De la crème anti-âge aux ressources humaines, l’agentic AI refait le monde une levée de fonds à la fois

Tiens, encore deux startups qui viennent de lever des fonds sur le dos de l’agentic AI. MetaNovas pour designer des molécules de cosmétique, Novaworks pour gérer tes employés. Leur point commun ? Une narrative bien huilée, des investisseurs qui mordent à l’hameçon, et un petit parfum de déjà-vu qui sent le réchauffé.

MetaNovas, donc. Ils ont bouclé deux tours de table (A+ et A++, parce que visiblement un seul tour c’est trop mainstream) avec Fuhua Capital et Hengan Capital. Leur promesse : utiliser l’IA pour découvrir de nouvelles molécules, spécifiquement pour les cosmétiques. « Briser le dilemme ‘génération lourde, application légère' », disent-ils.

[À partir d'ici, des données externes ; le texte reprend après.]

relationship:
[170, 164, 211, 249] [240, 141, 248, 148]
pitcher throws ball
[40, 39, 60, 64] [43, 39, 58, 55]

Traduction : on a passé des années à générer des molécules sur ordinateur qui finissaient dans un tiroir, maintenant on va essayer d’en sortir quelques-unes du labo. Révolutionnaire ? Pas vraiment. C’est juste la suite logique de ce que fait la biotech depuis dix ans. Mais bon, ajoute « agentic » devant « AI » et hop, tu fais croire que c’est nouveau. Leur vrai défi ? Passer du screening virtuel à la formulation d’une crème qui ne provoque pas d’allergies et qui se vend en magasin. Spoiler : c’est là que 90% des projets de ce type échouent. Les investisseurs parient sur les 10% restants.

De l’autre côté, Novaworks. Eux, ils ont levé 8 millions de dollars en seed pour lancer un « système d’exploitation agentic » de gestion du capital humain. En gros, un bot qui gère tes RH sur la plateforme ServiceNow. Leur narrative ? « Total Workforce Management ». Ça sonne bien, non ? Sauf que quand tu grattes, c’est souvent un glorifié automate de processus avec un peu de génération de texte. Leur financement vient de Stalwart Ventures, ServiceNow Ventures et Bell Ventures – des noms qui sentent le corporate et qui cherchent probablement à intégrer un peu d’IA dans leurs offres existantes. Novaworks promet de rendre tes RH plus intelligentes, mais la réalité, c’est souvent des workflows rigides, des erreurs de matching, et des employés qui préfèrent encore parler à un humain quand il s’agit de leur carrière.

Ce qui est marrant, c’est de voir comment l’agentic AI devient le mot magique pour tout et n’importe quoi. D’un côté, tu as la découverte de molécules (un domaine complexe, lent, régulé). De l’autre, la gestion RH (un domaine tout aussi complexe, mais avec des enjeux humains énormes). Les deux startups prétendent révolutionner leur secteur avec la même technologie. Ça sent un peu la solution en quête de problème, non ?

MetaNovas joue sur le côté tangible : des molécules, des labos, des applications industrielles. C’est sexy, ça fait sciences dures. Mais rappelle-toi combien de promesses similaires en drug discovery ont fini en eau de boudin. Novaworks, lui, surfe sur la vague de l’automatisation des entreprises. Moins sexy, mais potentiellement plus lucratif à court terme si ça marche. Leur vrai test ? Arriver à déployer sans que les employés ne sabotent le système par pure exaspération.

Au fond, ces annonces illustrent parfaitement la phase actuelle de l’IA : on passe de la génération de contenu à l’action, mais avec tous les bugs que ça implique. L’agentic AI, c’est l’idée que ton IA peut planifier, exécuter, itérer. Sur le papier, c’est puissant. En pratique, ça demande une fiabilité monstre, une intégration sans faille, et une tolérance aux erreurs que peu d’entreprises ont. MetaNovas et Novaworks lèvent des fonds sur cette promesse, mais le jour où leurs systèmes se planteront en production (et ils se planteront), on verra si les investisseurs gardent le sourire.

Et puis, parlons des noms. MetaNovas (nouvelle méta ?), Novaworks (nouveau travail ?). C’est comme s’ils voulaient nous rappeler à chaque syllabe qu’ils sont innovants. Spoiler : les noms ne font pas la réalité. Ce qui compte, c’est la capacité à livrer quelque chose qui marche, pas juste un PowerPoint bien tourné.

Alors, nouvel ère de l’exploration des matériaux ? Nouvel âge de la gestion du travail ? Peut-être. Mais en attendant, c’est surtout une nouvelle ère de levées de fonds sur des concepts encore flous. Comme d’habitude, le diable est dans les détails – et les détails, c’est souvent là que ça coince.